Exercise |
Starting at the line with "coffee cup: none" and going on through the line with "dining chair: none", reproduce each line in the records below exactly and nothing more.

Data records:
/---

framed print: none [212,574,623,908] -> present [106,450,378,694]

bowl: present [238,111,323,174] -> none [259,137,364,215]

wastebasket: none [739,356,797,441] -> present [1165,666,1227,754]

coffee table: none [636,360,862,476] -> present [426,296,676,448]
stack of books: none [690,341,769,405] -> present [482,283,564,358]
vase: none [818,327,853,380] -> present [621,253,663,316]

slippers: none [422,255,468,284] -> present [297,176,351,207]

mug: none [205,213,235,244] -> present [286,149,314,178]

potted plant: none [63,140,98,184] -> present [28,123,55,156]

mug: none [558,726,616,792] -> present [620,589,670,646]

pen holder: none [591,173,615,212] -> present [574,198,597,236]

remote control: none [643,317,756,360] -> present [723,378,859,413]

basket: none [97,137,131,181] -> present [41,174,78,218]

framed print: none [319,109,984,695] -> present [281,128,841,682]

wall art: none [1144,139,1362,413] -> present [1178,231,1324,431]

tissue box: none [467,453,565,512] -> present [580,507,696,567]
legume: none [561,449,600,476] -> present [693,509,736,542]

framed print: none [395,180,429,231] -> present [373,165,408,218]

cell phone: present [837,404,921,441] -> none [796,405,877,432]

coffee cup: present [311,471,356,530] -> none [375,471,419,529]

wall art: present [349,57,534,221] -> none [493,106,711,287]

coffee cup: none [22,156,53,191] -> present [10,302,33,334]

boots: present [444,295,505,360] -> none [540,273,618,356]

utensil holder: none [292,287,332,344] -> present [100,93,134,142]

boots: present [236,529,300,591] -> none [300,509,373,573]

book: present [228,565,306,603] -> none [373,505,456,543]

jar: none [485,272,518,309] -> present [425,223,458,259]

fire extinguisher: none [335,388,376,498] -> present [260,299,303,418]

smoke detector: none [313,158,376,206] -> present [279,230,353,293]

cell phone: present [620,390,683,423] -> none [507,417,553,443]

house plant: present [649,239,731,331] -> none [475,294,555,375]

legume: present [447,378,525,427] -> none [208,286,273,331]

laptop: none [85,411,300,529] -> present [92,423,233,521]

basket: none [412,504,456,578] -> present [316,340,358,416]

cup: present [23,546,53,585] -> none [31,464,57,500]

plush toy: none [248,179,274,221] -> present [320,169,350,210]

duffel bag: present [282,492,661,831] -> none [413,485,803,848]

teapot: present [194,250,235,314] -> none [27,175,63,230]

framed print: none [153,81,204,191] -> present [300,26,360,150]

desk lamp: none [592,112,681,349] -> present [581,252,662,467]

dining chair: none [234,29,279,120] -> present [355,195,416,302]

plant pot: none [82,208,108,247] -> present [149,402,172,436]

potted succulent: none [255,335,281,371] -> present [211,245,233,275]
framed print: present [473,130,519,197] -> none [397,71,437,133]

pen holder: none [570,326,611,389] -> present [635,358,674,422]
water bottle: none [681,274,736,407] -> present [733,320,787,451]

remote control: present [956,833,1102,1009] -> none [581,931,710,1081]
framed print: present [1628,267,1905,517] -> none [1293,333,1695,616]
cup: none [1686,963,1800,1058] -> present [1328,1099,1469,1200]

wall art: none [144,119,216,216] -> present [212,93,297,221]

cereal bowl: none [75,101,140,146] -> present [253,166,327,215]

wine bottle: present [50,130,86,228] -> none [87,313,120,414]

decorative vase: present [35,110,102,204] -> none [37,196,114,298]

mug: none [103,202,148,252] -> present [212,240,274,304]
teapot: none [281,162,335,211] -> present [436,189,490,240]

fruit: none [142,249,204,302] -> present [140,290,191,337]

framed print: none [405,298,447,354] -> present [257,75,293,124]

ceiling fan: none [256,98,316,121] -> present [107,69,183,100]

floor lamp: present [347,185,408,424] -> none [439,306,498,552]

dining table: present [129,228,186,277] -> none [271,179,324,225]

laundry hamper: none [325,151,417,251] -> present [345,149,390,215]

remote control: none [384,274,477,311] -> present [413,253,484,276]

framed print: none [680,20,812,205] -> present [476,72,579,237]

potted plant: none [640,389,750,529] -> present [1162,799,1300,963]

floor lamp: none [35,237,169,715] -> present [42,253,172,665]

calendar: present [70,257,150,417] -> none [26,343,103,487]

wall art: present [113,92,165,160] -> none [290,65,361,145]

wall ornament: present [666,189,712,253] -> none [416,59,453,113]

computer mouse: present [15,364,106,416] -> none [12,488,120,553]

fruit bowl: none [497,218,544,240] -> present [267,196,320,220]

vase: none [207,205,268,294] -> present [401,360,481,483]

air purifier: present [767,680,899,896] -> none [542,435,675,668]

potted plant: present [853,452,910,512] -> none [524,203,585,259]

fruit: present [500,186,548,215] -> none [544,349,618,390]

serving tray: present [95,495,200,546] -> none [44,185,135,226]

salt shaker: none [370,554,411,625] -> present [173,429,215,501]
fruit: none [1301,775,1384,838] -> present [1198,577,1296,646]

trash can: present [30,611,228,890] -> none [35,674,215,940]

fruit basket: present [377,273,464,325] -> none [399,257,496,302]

\---

Task answer |
coffee cup: none [22,156,53,191] -> present [10,302,33,334]

boots: present [444,295,505,360] -> none [540,273,618,356]

utensil holder: none [292,287,332,344] -> present [100,93,134,142]

boots: present [236,529,300,591] -> none [300,509,373,573]

book: present [228,565,306,603] -> none [373,505,456,543]

jar: none [485,272,518,309] -> present [425,223,458,259]

fire extinguisher: none [335,388,376,498] -> present [260,299,303,418]

smoke detector: none [313,158,376,206] -> present [279,230,353,293]

cell phone: present [620,390,683,423] -> none [507,417,553,443]

house plant: present [649,239,731,331] -> none [475,294,555,375]

legume: present [447,378,525,427] -> none [208,286,273,331]

laptop: none [85,411,300,529] -> present [92,423,233,521]

basket: none [412,504,456,578] -> present [316,340,358,416]

cup: present [23,546,53,585] -> none [31,464,57,500]

plush toy: none [248,179,274,221] -> present [320,169,350,210]

duffel bag: present [282,492,661,831] -> none [413,485,803,848]

teapot: present [194,250,235,314] -> none [27,175,63,230]

framed print: none [153,81,204,191] -> present [300,26,360,150]

desk lamp: none [592,112,681,349] -> present [581,252,662,467]

dining chair: none [234,29,279,120] -> present [355,195,416,302]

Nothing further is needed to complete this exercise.